Ich möchte daher nur einige Stichpunkte nennen, die für mich die Qualität eines Romanes ausmachen:
- Sprachliche Eleganz: Der Autor muss die Sprache, in der er schreibt, nicht nur grammatikalisch und orthografisch sicher beherrschen, sondern auch stilistisch ansprechend einsetzen können, wozu unter anderem ein ausgedehnter und abwechslungsreicher Wortschatz gehört.
- Sprachliche Angemessenheit: Die für den Roman gewählte Sprache muss der Handlung angemessen sein. Heroic Fantasy muss sich archaischer lesen als ein Märchenbuch. Andererseits bin ich kein Verfechter der Überlegung, die Romanfiguren unbedingt so sprechen zu lassen, wie sie sich in Natura ausdrücken würden – das geschriebene Wort wird anders wahrgenommen als das gesprochene.
- Stilsicherheit: Sprachniveau und Duktus sollten innerhalb eines Werkes nur dann wechseln, wenn dies durch inhaltliche Brüche notwendig ist. Bei Shakespeare etwa spricht selbst der letzte Gossenschläger in wohlgesetzten Versen – alles andere würde die Wirkung seiner Dramen herabsetzen.

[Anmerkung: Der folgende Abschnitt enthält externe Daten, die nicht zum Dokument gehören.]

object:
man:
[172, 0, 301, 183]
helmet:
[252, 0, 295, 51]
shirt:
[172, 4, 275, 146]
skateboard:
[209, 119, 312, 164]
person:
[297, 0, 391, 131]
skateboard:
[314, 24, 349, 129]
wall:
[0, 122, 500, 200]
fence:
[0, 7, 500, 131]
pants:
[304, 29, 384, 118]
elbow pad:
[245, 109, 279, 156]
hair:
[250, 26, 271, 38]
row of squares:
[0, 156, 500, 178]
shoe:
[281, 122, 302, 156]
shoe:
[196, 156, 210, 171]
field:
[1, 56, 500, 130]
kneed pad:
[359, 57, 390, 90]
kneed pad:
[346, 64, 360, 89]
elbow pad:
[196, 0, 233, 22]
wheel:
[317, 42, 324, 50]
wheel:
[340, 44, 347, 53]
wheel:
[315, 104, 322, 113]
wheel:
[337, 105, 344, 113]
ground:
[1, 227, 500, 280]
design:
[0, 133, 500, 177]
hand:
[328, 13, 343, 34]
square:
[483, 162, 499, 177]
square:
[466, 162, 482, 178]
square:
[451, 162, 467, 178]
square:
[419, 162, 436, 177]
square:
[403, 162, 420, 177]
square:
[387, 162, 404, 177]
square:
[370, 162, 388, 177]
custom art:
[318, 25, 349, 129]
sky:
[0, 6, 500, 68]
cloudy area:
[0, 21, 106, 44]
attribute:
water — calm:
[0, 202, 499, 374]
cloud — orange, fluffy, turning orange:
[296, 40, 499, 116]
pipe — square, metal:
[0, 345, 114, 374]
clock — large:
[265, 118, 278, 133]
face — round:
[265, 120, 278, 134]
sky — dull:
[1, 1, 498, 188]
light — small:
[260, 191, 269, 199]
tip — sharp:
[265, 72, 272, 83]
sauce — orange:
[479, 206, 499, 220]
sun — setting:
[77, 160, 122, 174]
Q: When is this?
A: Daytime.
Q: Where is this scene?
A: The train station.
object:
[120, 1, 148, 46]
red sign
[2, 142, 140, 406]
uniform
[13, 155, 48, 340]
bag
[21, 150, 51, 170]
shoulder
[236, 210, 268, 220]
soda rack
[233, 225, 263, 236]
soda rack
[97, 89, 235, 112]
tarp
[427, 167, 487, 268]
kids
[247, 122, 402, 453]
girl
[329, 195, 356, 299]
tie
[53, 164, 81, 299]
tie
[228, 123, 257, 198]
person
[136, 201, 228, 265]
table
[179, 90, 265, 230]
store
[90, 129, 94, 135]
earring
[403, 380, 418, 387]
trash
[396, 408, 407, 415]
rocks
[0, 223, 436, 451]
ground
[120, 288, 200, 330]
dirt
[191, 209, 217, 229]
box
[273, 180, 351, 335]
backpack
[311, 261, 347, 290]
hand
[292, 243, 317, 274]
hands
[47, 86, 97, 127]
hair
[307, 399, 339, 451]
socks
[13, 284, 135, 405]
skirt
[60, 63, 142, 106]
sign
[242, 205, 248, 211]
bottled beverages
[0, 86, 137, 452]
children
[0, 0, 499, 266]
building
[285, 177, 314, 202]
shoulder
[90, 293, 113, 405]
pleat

- Romantypische Motive: Jede Erzählform hat ihre Stärken. Der Film beispielsweise vermag visuelle Dinge hervorragend zu inszenieren. Explodierende Häuser, Degengefechte zu rasanter Hintergrundmusik – so etwas wird schnell langatmig, wenn man ihm im Roman zu viel Raum zumisst. Geschmack, Geruch, Tastsinn kann man dagegen besser in einem Roman beschreiben. Während ein Film irgendwo zwischen 90 und 120 Minuten landen muss, hat man bei einem Roman praktisch keine Längenbeschränkung, solange man nicht langweilig wird. Auch die Anzahl der auftretenden Figuren kann beinahe beliebig gesteigert werden, wie die Werke russischer Autoren belegen. Dafür sind allerdings Gespräche, an denen drei oder mehr Personen beteiligt sind, echte Hürden, weil man als Leser nicht sieht, wer gerade spricht. Kurz: Der Autor muss wissen und berücksichtigen, was in einem Roman geht und was nicht.
- Innere Logik: Nicht nur für fantastische Romane gilt, dass der Kosmos, in dem die Handlung sich abspielt, eine innere Stringenz aufweisen muss. Die Kunst liegt darin, dies zu berücksichtigen und zugleich den Fehler der Überkonstruktion zu vermeiden – in jeder noch so logischen Welt muss es Platz für Zufälligkeiten geben.
- Keine Grenzen: Anne Rice schreibt geniale Romane. Aber sie sind bereits geschrieben. Wenn ich einen anderen Autor lese, möchte ich nicht eine kopierte Anne Rice vorfinden, sondern etwas Originelles. Das Abenteuer beginnt jenseits des Bekannten – jenseits der bekannten Handlung, jenseits der bekannten Schemata. Ich will, dass mich der Autor überrascht – dazu gehört insbesondere das Prinzip »Kill your Darling« (»Töte deinen Liebling«), also die Tugend, die Sympathieträger nicht unter Naturschutz zu stellen.
- Figurentwicklung: Wenn die Hauptfiguren am Ende eines Romanes noch genauso sind wie am Anfang, liegt der Verdacht nahe, dass auch sonst nicht viel passiert ist.
Alles oben Aufgeführte und noch mehr lässt sich zusammenfassen unter der einzig wichtigen Regel: NICHT LANGWEILEN! Ich kann einem Buch vieles verzeihen, aber nicht, dass es mich langweilt.
Vielleicht wundert es Sie, dass in meiner Aufzählung nichts über die tiefere Bedeutung von Romanen auftaucht, über ihre lebensverändernde Wirkung. Ich halte es hier mit dem Sänger Herbert Grönemeyer, der in einem Interview sinngemäß sagte: »Klar, ab und zu hat man so einen Hau. Dann meint man, man hätte der Welt irgend etwas Besonderes zu sagen. Zum Glück habe ich aber Freunde, die mich bei solchen Anfällen dann ganz schnell wieder auf den Boden holen.«
Natürlich geben Bücher vielen Menschen Orientierung. Meines Erachtens liegt das aber in viel stärkerem Maße am Leser und seinem biografischen und sozialen Hintergrund als an dem, was der Autor in die Geschichte hineinlegen wollte. Beispielsweise gibt es ein Stück von Bertolt Brecht, das stalinistisch intendiert ist, jedoch aus heutiger Perspektive in überwiegendem Maße anti-stalinistisch rezipiert wird. Größer könnte der Gegensatz nicht sein – und das bei einem der fähigsten deutschen Autoren.